Researcher scorns 'failed' telco regulation

01.12.2005
Telstra has every right to be bitter about any forced regulation of its next-generation network according to one researcher who claimed similar policies were a failure in the US.

Washington-based chairman of economic and regulatory consulting firm CapAnalysis, Jeff Eisenach, said he was first to experience the failures of unbundled local loop (ULL) regulation when it was mandated by the Federal Communications Commission for all US telecommunication services in 1996.

ULL regulation was introduced as a means to prevent incumbents from stifling access by other carriers to last-mile networks, and hence competition.
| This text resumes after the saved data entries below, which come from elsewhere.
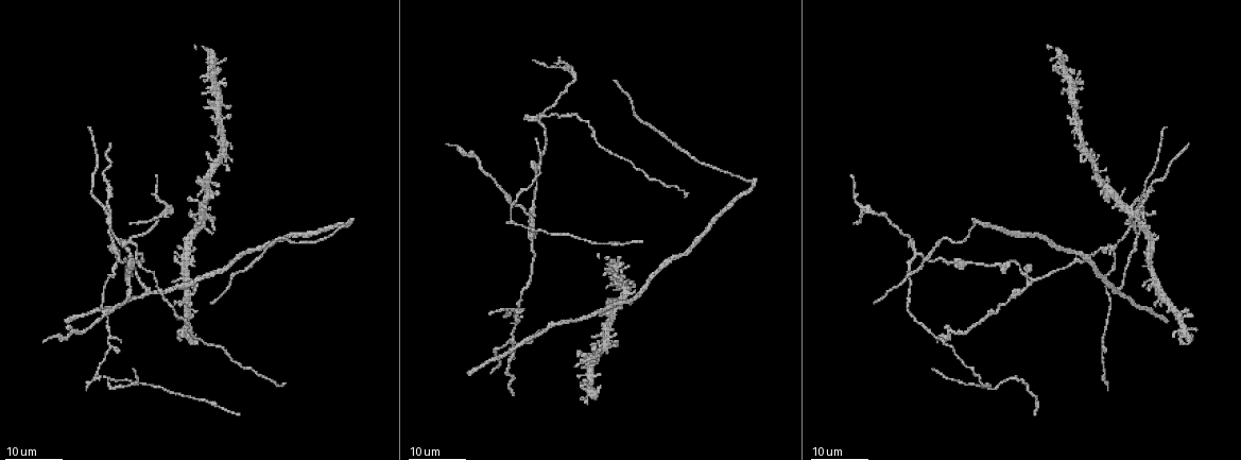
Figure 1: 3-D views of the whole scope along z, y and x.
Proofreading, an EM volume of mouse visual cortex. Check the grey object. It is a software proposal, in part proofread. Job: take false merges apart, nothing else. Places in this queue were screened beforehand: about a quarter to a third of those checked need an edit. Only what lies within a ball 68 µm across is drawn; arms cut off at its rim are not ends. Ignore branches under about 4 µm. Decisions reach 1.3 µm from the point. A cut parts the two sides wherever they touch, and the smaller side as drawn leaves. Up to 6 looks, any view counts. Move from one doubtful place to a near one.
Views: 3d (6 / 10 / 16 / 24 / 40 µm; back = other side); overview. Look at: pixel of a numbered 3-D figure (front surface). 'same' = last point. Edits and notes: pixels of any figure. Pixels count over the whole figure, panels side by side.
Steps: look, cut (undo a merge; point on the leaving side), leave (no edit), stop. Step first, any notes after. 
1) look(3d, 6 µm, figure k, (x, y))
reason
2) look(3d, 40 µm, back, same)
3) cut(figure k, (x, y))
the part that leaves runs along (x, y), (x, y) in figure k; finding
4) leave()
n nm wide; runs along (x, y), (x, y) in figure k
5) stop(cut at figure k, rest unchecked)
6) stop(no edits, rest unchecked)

look(3d, 24 µm, figure 1, (115, 276))
sudden change in width

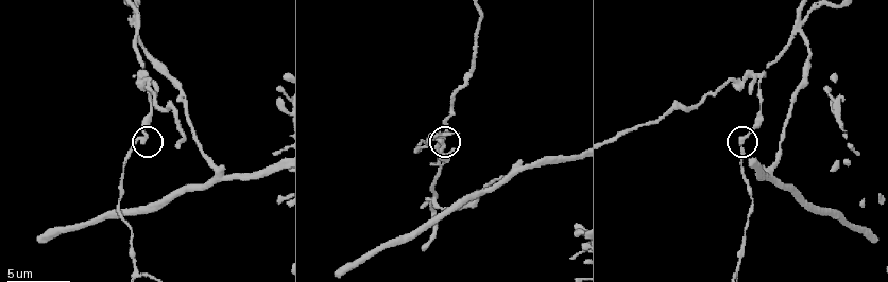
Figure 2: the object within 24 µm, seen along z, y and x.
look(3d, 6 µm, figure 2, (743, 136))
But in reality, Eisenach claims, ULL regulation failed to provide a "stepping stone" for other carriers which opted to rent the incumbent network and invest in marketing rather than building their own.

"Virtually all went bankrupt but our cable sector, which was not threatened with unbundled requirements, has [had investment] in converting to digital and been successful," he said. "The same phenomenon is happening in Australia where carriers are moving customers from their own networks and reselling Telstra's to get higher profits."

Eisenach declared the only verdict of ULL regulation is that it was a failure that reduced investment.

"There is now a new approach in US with scaled back ULL and we now have deregulated the broadband infrastructure," he said.